**Text section:**
* * * *

Sierra Club

05/26/2026 | Press release | Distributed by Public on 05/26/2026 16:50

Sierra Club Condemns Rollbacks of Climate Law and SEQRA In Fiscal Year 2027 NY State Budget

Sierra Club Condemns Rollbacks of Climate Law and SEQRA In Fiscal Year 2027 NY State Budget

May 26, 2026
Contact

Roger Downs (518) 944 0992, [email protected], Bianca Sanchez, [email protected]

Albany, NY -- New York lawmakers and the public were given their first look at the Transportation and Economic Development (TED) section of NY's $268.5 billion state budget, mere hours before voting, concluding a secretive and one-sided negotiation process that delayed the State's fiscal plan by nearly two months. Among the dozens of Article VII bills within the TED are provisions that dramatically weaken New York's landmark 2019 Climate Leadership and Community Protection Act (CLCPA) and language to exempt most housing construction from the State Environmental Quality Review Act (SEQRA). Both foundational environmental laws took years to enact, and were shaped by the input of tens of thousands of New Yorkers, significant case law, and deliberate, transparent legislative actions. Despite public outcry and initial resistance from the legislature, the governor used her significant leverage in negotiations to undermine both laws that she asserted could negatively contribute to future energy and housing affordability issues.

Gutting the CLCPA
Following the Climate Action Council's development of a comprehensive scoping plan to achieve the emission requirements of the CLCPA, the law required DEC to finalize implementing regulations by January 1, 2024. In 2025, after it was clear Governor Hochul had no intention of releasing any regulations, including a much anticipated cap and invest program that was to finance an affordable transition to a zero emissions future, with mandated emissions reductions from the state's worst polluters, Sierra Club and allies sued the state, and won. But instead of following a judicial order to release the regulations, Governor Hochul used the budget process to not only moot the court decision, but substantially weaken the law.

The provisions in the TED (part VV) significantly delay implementation of the law, pushing back the release of climate regulations by 5 years and forfeiting the billions of dollars for climate mitigation and ratepayer relief the state would have accrued through its 'cap and invest' climate program during this time. The changes to CLCPA also reduce the state's accountability to comply with the law by adding short-sighted and poorly defined qualifications around cost containment, feasibility and affordability that could prolong status quo reliance on volatile and expensive fossil fuels. The reforms also employ accounting gimmicks to paper over significant state climate emissions, changing the time frame over which methane emissions are measured to make its impacts seem less severe and ignoring out-of-state lifecycle emissions of fossil fuels used in NY. This gives a false impression of the true impact of our energy policies and allows for more pollution, contamination and expensive energy bills over time.

* * * *

**Available data:**

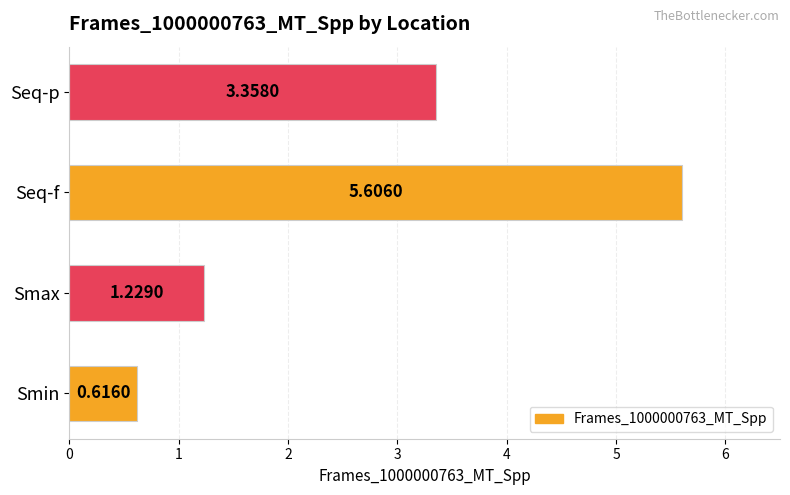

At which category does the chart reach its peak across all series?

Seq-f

* * * *

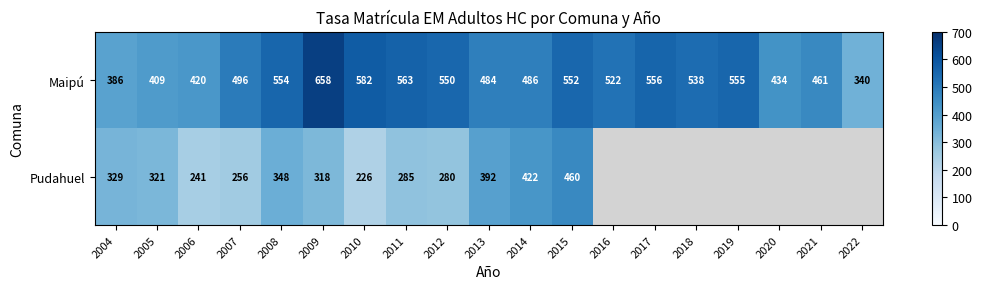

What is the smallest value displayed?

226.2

* * * *

**Explore the material:**
1. According to the press release, by what date did the law require DEC to finalize its implementing regulations?
2. Translate this sentence from the press release into Spanish: "Both foundational environmental laws took years to enact, and were shaped by the input of tens of thousands of New Yorkers, significant case law, and deliberate, transparent legislative actions."
3. Please reproduce the part of the press release that starts at "Gutting the CLCPA" and ends at "weaken the law.".
The records have no connection to the press release.

**Responses:**
1. January 1, 2024.

2. Ambas leyes ambientales fundamentales tardaron años en promulgarse y fueron moldeadas por los aportes de decenas de miles de neoyorquinos, una jurisprudencia significativa y acciones legislativas deliberadas y transparentes.

3.
Gutting the CLCPA
Following the Climate Action Council's development of a comprehensive scoping plan to achieve the emission requirements of the CLCPA, the law required DEC to finalize implementing regulations by January 1, 2024. In 2025, after it was clear Governor Hochul had no intention of releasing any regulations, including a much anticipated cap and invest program that was to finance an affordable transition to a zero emissions future, with mandated emissions reductions from the state's worst polluters, Sierra Club and allies sued the state, and won. But instead of following a judicial order to release the regulations, Governor Hochul used the budget process to not only moot the court decision, but substantially weaken the law.